To create an image with hotspots i.e. locations where you can click to get up a popup or a link to a corresponding topic, you need to use the Hotspot Editor.
  • Open the Hotspot Editor (SHED.exe) and click File>Open. Select the image you want.
  • Once you open the image, you can click and drag the a hotspots, which will be show as rectangles. Drag them around the area you want to be active.
  • Once you've drawn the hotspot, right click on it to see the options. The Context String should be the topic id of the topic you want displayed or the id of the macro you want to run. Type can be a popup, a jump to the topic or a macro that'll run. Attribute decides if the bounding box for the hotspot will be visible or not. The Hotspot Id is optional. I use the same string as the topic id.

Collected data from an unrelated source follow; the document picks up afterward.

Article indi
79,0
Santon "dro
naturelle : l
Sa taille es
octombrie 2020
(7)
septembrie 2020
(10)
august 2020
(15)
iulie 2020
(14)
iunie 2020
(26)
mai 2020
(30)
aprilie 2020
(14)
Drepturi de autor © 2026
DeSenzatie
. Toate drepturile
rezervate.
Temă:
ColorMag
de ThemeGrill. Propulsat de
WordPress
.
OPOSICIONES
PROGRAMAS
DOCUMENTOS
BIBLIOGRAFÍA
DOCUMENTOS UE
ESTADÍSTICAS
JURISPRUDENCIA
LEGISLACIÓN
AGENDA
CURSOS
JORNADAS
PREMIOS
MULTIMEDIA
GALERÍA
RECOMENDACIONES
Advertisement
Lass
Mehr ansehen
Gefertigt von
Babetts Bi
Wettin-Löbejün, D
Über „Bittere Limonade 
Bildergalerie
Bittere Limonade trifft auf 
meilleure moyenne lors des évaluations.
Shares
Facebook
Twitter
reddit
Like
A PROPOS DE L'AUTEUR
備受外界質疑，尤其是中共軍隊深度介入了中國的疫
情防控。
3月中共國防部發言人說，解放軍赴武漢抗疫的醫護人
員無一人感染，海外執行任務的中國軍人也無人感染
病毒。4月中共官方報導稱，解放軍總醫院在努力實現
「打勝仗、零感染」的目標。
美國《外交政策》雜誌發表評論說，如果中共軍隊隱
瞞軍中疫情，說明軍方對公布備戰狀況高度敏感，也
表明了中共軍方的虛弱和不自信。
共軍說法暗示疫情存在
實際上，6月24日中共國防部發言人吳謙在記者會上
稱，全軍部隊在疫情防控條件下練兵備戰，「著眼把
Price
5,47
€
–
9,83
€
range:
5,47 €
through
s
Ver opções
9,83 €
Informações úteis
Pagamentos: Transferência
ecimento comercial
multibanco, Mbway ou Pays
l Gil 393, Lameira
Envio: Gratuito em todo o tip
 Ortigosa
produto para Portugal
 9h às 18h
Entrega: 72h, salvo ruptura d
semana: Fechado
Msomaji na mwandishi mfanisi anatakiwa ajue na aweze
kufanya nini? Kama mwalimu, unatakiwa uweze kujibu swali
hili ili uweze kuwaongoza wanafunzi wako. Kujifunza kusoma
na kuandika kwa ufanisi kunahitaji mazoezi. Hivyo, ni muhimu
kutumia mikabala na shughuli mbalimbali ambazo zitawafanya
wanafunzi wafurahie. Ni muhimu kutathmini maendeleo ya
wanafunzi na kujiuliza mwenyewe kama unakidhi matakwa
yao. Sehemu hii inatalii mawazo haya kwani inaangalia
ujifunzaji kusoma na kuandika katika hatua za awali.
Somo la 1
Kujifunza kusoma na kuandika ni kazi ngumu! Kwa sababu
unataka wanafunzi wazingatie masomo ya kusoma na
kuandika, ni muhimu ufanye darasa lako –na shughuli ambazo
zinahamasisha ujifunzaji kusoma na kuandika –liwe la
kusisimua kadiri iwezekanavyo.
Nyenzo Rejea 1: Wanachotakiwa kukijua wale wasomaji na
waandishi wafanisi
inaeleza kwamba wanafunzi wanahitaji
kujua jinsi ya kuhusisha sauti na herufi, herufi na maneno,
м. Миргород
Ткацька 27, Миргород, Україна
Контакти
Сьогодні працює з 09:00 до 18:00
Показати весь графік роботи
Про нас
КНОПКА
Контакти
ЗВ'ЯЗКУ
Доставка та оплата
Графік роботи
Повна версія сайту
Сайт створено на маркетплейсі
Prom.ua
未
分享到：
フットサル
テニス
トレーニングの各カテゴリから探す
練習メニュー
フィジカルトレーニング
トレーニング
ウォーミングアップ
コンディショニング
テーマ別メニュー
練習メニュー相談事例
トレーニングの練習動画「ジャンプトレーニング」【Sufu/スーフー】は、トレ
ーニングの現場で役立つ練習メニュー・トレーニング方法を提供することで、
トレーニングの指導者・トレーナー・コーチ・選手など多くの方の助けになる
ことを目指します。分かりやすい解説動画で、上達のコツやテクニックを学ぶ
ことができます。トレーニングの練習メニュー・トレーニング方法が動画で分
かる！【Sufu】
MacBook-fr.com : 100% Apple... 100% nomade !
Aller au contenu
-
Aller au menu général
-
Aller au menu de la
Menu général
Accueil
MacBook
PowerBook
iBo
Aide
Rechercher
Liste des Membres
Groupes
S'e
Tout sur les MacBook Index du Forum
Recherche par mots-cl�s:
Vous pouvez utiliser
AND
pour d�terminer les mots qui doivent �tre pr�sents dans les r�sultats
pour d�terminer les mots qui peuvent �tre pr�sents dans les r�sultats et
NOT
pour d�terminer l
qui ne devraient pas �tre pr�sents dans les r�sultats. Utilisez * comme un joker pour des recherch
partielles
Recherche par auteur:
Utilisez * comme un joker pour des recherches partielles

  • Once you've decided your hotspots and entered their context strings, save. The file will be saved as a .shg file.
  • To use this file, simply use the same method you used for the image. {bmc filename.shg}
  • To link your help file to your VB project you can follow two ways. With both, whenever the user presses F1 on the keyboard, the help file will be opened. One is to set the Help File Name under the General tab of the projects Properties dialog (Right click your project, select projectname Properties. But with this you limit yourself to an absolute path that'll need to be the same all the time to use the help file. The other way is to add the following lines to your code so that if the help file is simply placed  in the same location as the application, it'll be used. For other options and information on using help files with VB, you should check out the MSDN Library.
                App.HelpFile = App.Path & "\helpfilename.hlp"

Context Sensitive Help

  • To allow for context sensitive help, you need to give map the topic ids to numeric values. To do this, open the help project for your help file. Click on the Map button on the left. In the dialog box, click on Add. Enter the topic id you want to map and give it a numeric value. It is up to you to assign unique numeric values. Click Ok on both dialogs.
  • Now, in your VB project, select a particular control in the Form Design window and select the HelpContextID property. Here, you should type in the numeric value that you assigned to a particular topic during the map step. Now, whenever that control is selected, and the user presses F1, that particular topic will automatically be opened. You can also choose to have a popup in a WhatsThis style by setting a few more properties. Once again, check out the MSDN Library.
And thats it, you've made a help file, added images, hotspots, linked to a project and added context sensitive help. For more stuff look at the help file with the Help Workshop. I've only used these features as of now, it was all that I needed.